PinSAGESampler with unexpected results

lucaslrolim · January 21, 2021, 2:26am

I generated a bipartite graph using the Stochastic Block Model strategy from NetworkX. In this graph, users of type A have an 80% probability of having an edge to item type X and 20% to item type Y; also, users of type B have a 20% of probability to have an edge to item type X and 80% to item type Y.

Ids are sequential: 0-199 (users A), 200-399 (users B), 400-429 (item X), and 430-479 (item Y).

n_user_groups = 2
sizes = [200, 200, 30, 50]
probs = [
         [0, 0, 0.8, 0.2],
         [0, 0, 0.2, 0.8],
         [0.8, 0.2, 0, 0],
         [0.2, 0.8, 0, 0],
]
g = nx.stochastic_block_model(sizes, probs, seed=0)

max_user_id = sum(sizes[:n_user_groups])
normalize = lambda edge: (edge[0], edge[1] - max_user_id)
user_edges = list(map(normalize, list(g.edges())))

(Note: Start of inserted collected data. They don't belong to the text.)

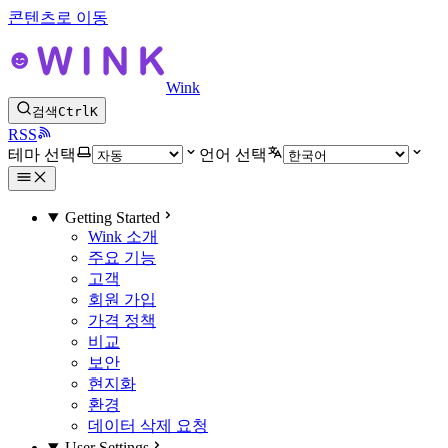
콘텐츠로 이동
Wink
검색
Ctrl
K
RSS
테마 선택
언어 선택
Getting Started
Wink 소개
주요 기능
고객
회원 가입
가격 정책
비교
보안
현지화
환경
데이터 삭제 요청
User Settings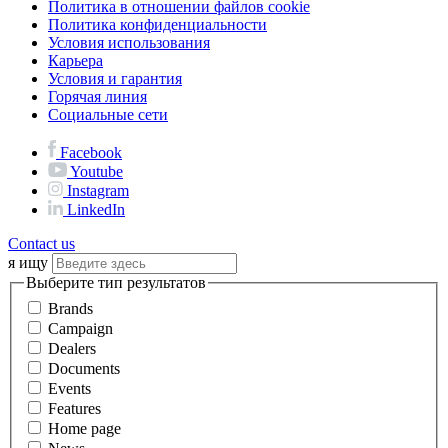
Политика в отношении файлов cookie
Политика конфиденциальности
Условия использования
Карьера
Условия и гарантия
Горячая линия
Социальные сети
Facebook
Youtube
Instagram
LinkedIn
Contact us
я ищу
Выберите тип результатов
Brands
Campaign
Dealers
Documents
Events
Features
Home page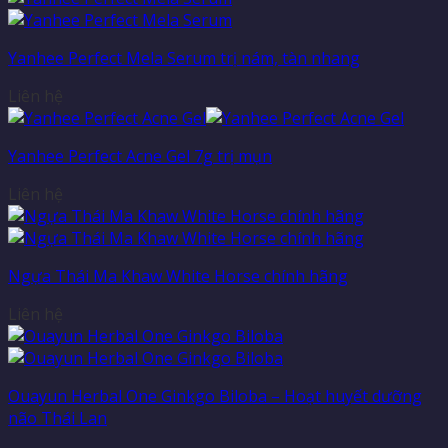
Yanhee Perfect Mela Serum trị nám, tàn nhang
Liên hệ
Yanhee Perfect Acne Gel 7g trị mụn
Liên hệ
Ngựa Thái Ma Khaw White Horse chính hãng
Liên hệ
Ouayun Herbal One Ginkgo Biloba – Hoạt huyết dưỡng
não Thái Lan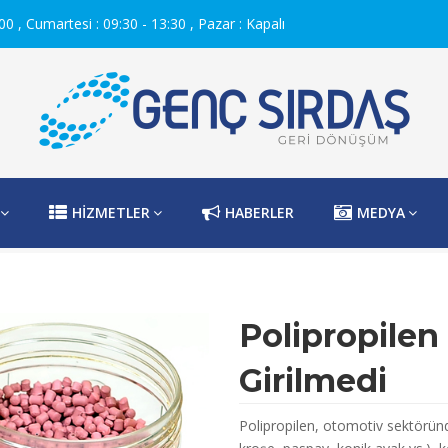
0 , Cumartesi : 09:30 - 13:30 , Pazar : Kapalı
HİZMETLER
HABERLER
MEDYA
Polipropilen
Girilmedi
Polipropilen, otomotiv sektöründ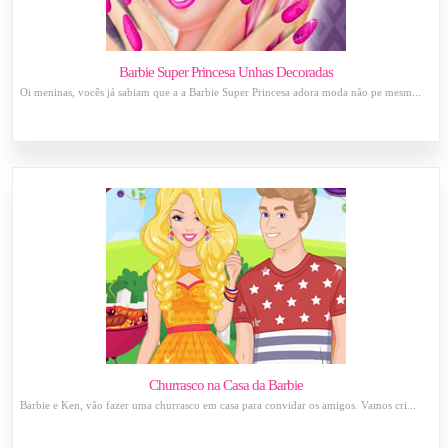
Barbie Super Princesa Unhas Decoradas
Oi meninas, vocês já sabiam que a a Barbie Super Princesa adora moda não pe mesm...
Churrasco na Casa da Barbie
Barbie e Ken, vão fazer uma churrasco em casa para convidar os amigos. Vamos cri...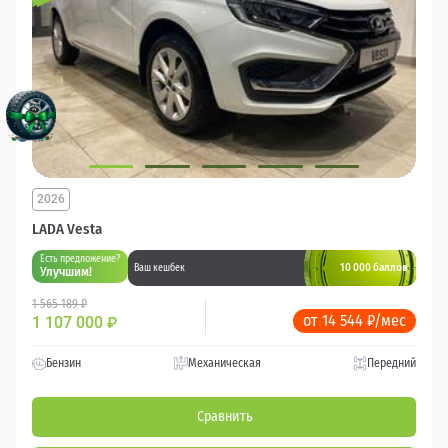
2026
LADA Vesta
Есть предложение?
10 000 баллов
Ваш кешбек
Улучшим!
1 565 189 ₽
от 14 544 ₽/мес
1 107 000
₽
Бензин
Механическая
Передний
Сравнить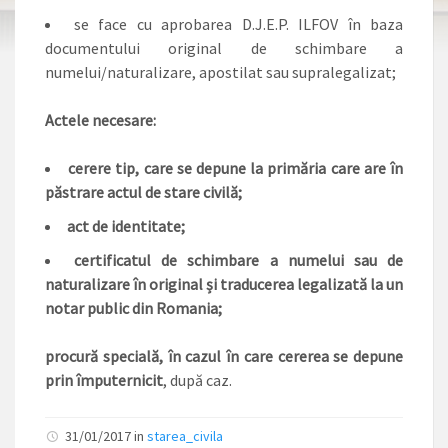
se face cu aprobarea D.J.E.P. ILFOV în baza
documentului original de schimbare a
numelui/naturalizare, apostilat sau supralegalizat;
Actele necesare:
cerere tip, care se depune la primăria care are în
păstrare actul de stare civilă;
act de identitate;
certificatul de schimbare a numelui sau de
naturalizare în original și traducerea legalizată la un
notar public din Romania;
procură specială, în cazul în care cererea se depune
prin împuternicit
, după caz.
31/01/2017 in
starea_civila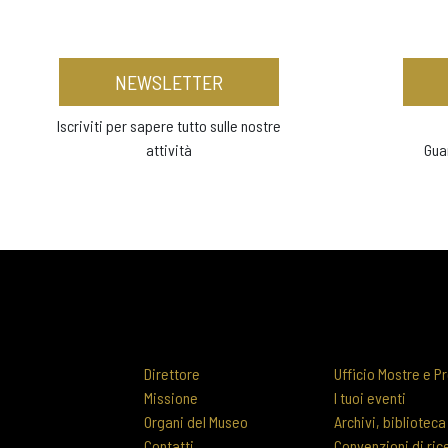
NEWSLETTER
Iscriviti per sapere tutto sulle nostre
attività
Gua
Direttore
Ufficio Mostre e Pr
Missione
I tuoi eventi
Organi del Museo
Archivi, biblioteca
Contatti
Convenzioni di ric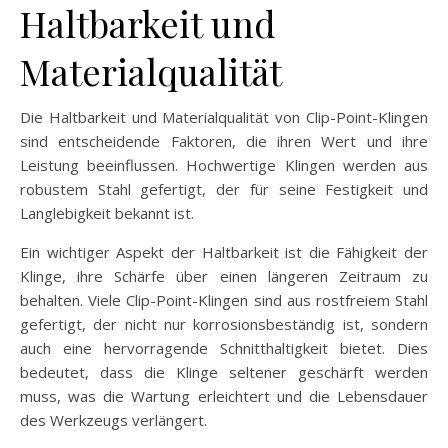
Haltbarkeit und
Materialqualität
Die Haltbarkeit und Materialqualität von Clip-Point-Klingen
sind entscheidende Faktoren, die ihren Wert und ihre
Leistung beeinflussen. Hochwertige Klingen werden aus
robustem Stahl gefertigt, der für seine Festigkeit und
Langlebigkeit bekannt ist.
Ein wichtiger Aspekt der Haltbarkeit ist die Fähigkeit der
Klinge, ihre Schärfe über einen längeren Zeitraum zu
behalten. Viele Clip-Point-Klingen sind aus rostfreiem Stahl
gefertigt, der nicht nur korrosionsbeständig ist, sondern
auch eine hervorragende Schnitthaltigkeit bietet. Dies
bedeutet, dass die Klinge seltener geschärft werden
muss, was die Wartung erleichtert und die Lebensdauer
des Werkzeugs verlängert.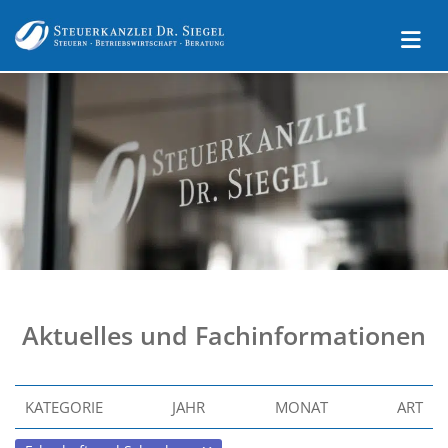
Aktuelles und Fachinformationen
KATEGORIE
JAHR
MONAT
ART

swap = lambda edge: (edge[1], edge[0])
item_edges = list(map(swap, user_edges))


graph = dgl.heterograph({
    ('user', 'watched', 'item'): user_edges,
    ('item', 'watched-by', 'user'): item_edges
    }
)

Using PinSAGESampler in this graph, I notice the neighbors selected are not what I was expecting. Let’s take the node of id 0 as an example; I expected around 80% of the chosen neighbors in the sampler to be part of user group A (id 0-199), but this was not what happened. In a lot of empirical tests, this percentage was around 30-50%.

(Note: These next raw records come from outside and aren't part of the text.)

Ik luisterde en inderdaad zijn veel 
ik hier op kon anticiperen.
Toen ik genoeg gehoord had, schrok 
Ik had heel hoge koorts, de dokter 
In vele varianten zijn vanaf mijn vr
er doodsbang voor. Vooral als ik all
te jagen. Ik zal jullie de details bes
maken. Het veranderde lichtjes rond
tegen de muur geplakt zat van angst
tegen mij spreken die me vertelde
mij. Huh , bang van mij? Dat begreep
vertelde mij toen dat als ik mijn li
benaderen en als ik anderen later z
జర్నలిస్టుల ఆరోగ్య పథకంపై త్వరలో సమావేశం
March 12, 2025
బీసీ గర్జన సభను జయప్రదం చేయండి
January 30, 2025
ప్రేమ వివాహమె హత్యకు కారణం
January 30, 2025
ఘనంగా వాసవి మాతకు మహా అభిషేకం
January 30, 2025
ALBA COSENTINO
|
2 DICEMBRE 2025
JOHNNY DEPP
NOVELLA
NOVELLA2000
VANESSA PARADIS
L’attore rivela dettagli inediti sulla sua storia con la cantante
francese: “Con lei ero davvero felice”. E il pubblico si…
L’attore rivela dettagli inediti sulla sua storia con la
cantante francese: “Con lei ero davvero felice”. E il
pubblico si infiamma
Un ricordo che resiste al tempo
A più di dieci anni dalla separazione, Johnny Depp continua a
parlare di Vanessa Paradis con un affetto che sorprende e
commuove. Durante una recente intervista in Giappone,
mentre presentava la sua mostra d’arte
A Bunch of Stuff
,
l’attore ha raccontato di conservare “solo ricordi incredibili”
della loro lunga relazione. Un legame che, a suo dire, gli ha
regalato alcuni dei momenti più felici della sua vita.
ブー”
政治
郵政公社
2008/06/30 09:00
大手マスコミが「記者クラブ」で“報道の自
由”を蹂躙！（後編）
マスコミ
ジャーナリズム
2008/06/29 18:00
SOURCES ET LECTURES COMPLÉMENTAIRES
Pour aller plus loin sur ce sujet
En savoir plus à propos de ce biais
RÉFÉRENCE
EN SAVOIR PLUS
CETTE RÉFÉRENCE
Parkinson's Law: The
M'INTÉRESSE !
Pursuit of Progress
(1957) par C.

 sampler = dgl.sampling.PinSAGESampler(
        graph,
        'user', # target node type
        'item', # auxiliar node type
        3, # random walk max lengh / 2
        0.1, # restart prob
        100, # n random walks
        100 # number of neighbors
    )
 seeds = torch.LongTensor([0])
 frontier = sampler(seeds)
 frontier.all_edges(form='uv')
 print( frontier.all_edges(form='uv'))
 sum( frontier.all_edges(form='uv')[0] > 200)

output

(tensor([234,   0,  96, 106,  66, 165,  49, 221, 224, 311, 313, 390,   7, 369,
        132, 160, 152, 149, 143, 141, 139, 392, 125, 119, 114, 394, 101, 100,
          1,  92,  90, 239, 312, 346, 297, 285, 269, 264, 263, 252, 164, 235,
        350, 233, 377, 213, 200, 173, 322,  37,  30,  42,  31,  21,  78,  80,
         82,  84,   9,  26, 341, 286, 287, 288, 292, 296,  29, 338,  25,  22,
        280, 327, 335, 330, 284, 283, 281,  20, 279, 278, 270,  32,  33, 262,
        261, 257, 256,  34, 250, 385, 373, 375, 376,  16, 378, 379, 382, 384,
        371, 386]), tensor([0, 0, 0, 0, 0, 0, 0, 0, 0, 0, 0, 0, 0, 0, 0, 0, 0, 0, 0, 0, 0, 0, 0, 0,
        0, 0, 0, 0, 0, 0, 0, 0, 0, 0, 0, 0, 0, 0, 0, 0, 0, 0, 0, 0, 0, 0, 0, 0,
        0, 0, 0, 0, 0, 0, 0, 0, 0, 0, 0, 0, 0, 0, 0, 0, 0, 0, 0, 0, 0, 0, 0, 0,
        0, 0, 0, 0, 0, 0, 0, 0, 0, 0, 0, 0, 0, 0, 0, 0, 0, 0, 0, 0, 0, 0, 0, 0,
        0, 0, 0, 0]))
tensor(56)

Does anyone know why this is happening?

BarclayII · January 25, 2021, 7:04am

PinSAGE takes neighbors by doing multi-hop random walks with restarts and taking the most frequently visited nodes. The probability distribution obtained this way will no longer be 0.8/0.2, but more complicated than that.

lucaslrolim · January 27, 2021, 3:57pm

Yes. The expected values are something around 0.64.

I found that the main cause of my problem was that depending on the argument "num_traversals" the sampler returns a different number of neighbors.

I think this behavior occurs if using the max number of transversals in argument the random walks struggle (or is not possible at all) to reach the “num_neighbors” also in the arguments.

system · February 26, 2021, 3:57pm

This topic was automatically closed 30 days after the last reply. New replies are no longer allowed.